The objective of article XI, section 12, frequently called the “home-rule provision,” restricting direct legislative action as to local taxing matters, was to bar the state legislators, whose members come from all parts of the state, from dictating local taxing policy and instead to allow municipalities to control local taxation for local purposes. See, e.g., Schneidmiller & Faires, Inc. v. Farr, 56 Wn.2d 891, 894-96, 355 P.2d 824 (1960); Alfred Harsch, The Washington Tax *757System — How it Grew, 39 Wash. L. Rev. 944, 950-51 (1964); Philip A. Trautman, Legislative Control of Municipal Corporations in Washington, 38 Wash. L. Rev. 743, 754-55 (1963) (under article XI, section 12, the state legislature is constitutionally precluded from acting in such instances as the imposition of taxes for building city halls, erecting and operating light plants or gas works, constructing sewers, and bringing water to a city; the legislature may authorize certain acts and then allow the municipality to decide whether or not to act and thus whether or not to tax; such cases include authorization of drainage districts and local improvement districts).

Article VII, section 9, similar to article XI, section 12, allows the legislature to delegate taxing power to all municipal corporations (e.g., cities, towns, counties, special diking districts, and other local municipal corporations).
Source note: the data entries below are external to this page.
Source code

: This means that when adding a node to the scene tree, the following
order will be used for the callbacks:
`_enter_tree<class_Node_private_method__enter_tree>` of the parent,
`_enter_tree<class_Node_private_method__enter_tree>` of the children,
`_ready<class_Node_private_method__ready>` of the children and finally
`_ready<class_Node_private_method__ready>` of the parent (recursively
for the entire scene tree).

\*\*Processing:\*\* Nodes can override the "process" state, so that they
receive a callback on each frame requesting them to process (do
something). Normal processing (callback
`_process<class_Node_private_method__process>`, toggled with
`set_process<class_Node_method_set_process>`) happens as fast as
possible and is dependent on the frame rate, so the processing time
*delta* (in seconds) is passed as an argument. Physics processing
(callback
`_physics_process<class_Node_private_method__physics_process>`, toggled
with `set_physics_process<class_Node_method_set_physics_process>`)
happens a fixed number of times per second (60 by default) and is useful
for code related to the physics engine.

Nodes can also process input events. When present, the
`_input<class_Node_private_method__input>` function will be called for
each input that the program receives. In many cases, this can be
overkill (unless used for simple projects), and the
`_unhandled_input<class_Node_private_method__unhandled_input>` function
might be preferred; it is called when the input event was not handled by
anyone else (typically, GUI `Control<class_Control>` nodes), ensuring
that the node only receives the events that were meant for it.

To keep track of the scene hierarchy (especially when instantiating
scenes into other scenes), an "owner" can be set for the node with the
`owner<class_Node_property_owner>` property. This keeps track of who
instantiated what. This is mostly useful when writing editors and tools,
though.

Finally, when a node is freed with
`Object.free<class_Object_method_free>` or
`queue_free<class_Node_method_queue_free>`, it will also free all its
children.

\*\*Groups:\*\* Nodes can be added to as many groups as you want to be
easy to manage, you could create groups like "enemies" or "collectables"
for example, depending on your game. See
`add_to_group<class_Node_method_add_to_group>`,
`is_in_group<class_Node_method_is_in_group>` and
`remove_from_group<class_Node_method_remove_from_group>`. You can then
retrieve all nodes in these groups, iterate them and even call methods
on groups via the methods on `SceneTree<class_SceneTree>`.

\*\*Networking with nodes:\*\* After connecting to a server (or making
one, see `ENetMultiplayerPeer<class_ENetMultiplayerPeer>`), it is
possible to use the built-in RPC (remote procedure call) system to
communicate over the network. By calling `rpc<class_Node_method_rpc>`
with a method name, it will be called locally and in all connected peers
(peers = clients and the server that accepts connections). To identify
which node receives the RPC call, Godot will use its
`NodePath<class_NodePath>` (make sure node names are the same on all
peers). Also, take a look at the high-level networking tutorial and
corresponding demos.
See, e.g., Hansen v. Hammer, 15 Wash. 315, 46 P. 332 (1896).

Furthermore, the MVET will be collected by the Department of Licensing, imposed at the same time and in the same manner as relicensing tab fees, with valuation consistent with chapter 82.44 RCW. RCW 35.95A.180. The city transportation authority may be dissolved by the voters if the authority is faced with significant financial problems. RCW 35.95A.120. The authority is required to establish necessary and appropriate funds and accounts consistent with the uniform system of accounts developed pursuant to RCW 43.09.210. RCW 35-.95A.060. Before utilization of any excise tax money collected, the legislature requires the authority to adopt rules affording the public an opportunity for public hearings. RCW 35.95A.080. The amount of the authority’s initial bond issue is limited to the amount of the project costs in the subsequent two years as documented by a certified engineer or by submitted bids, plus any reimbursable capital expenses already incurred at the time of the bond issue. RCW 35.95A.120.

As discussed in Sheehan, a motor vehicle excise tax has been imposed since 1937. Prior to 1990, each year administrative staff of the Department of Licensing prepared and printed valuation schedules for motor vehicles based on motor vehicles’ model and year. See, e.g., CP at 76-80. In 1990, the Department of Licensing adopted a statutory depreciation schedule. See, e.g., CP at 64. Under this schedule, the amount of the MVET levied is a function of the manufacturer’s suggested retail price, excluding optional equipment, based on the number of years the vehicle has been in service. See, e.g., CP at 64. This new schedule requires less administrative staffing and cost and was revenue neutral when adopted in 1990. See, e.g., CP at 80.

We recognize that a recent vote by the people may have ended Seattle’s monorail project. However, because vehicle owners may still be required to pay the MVET to retire the debt incurred by the project, the issues in this case remain relevant.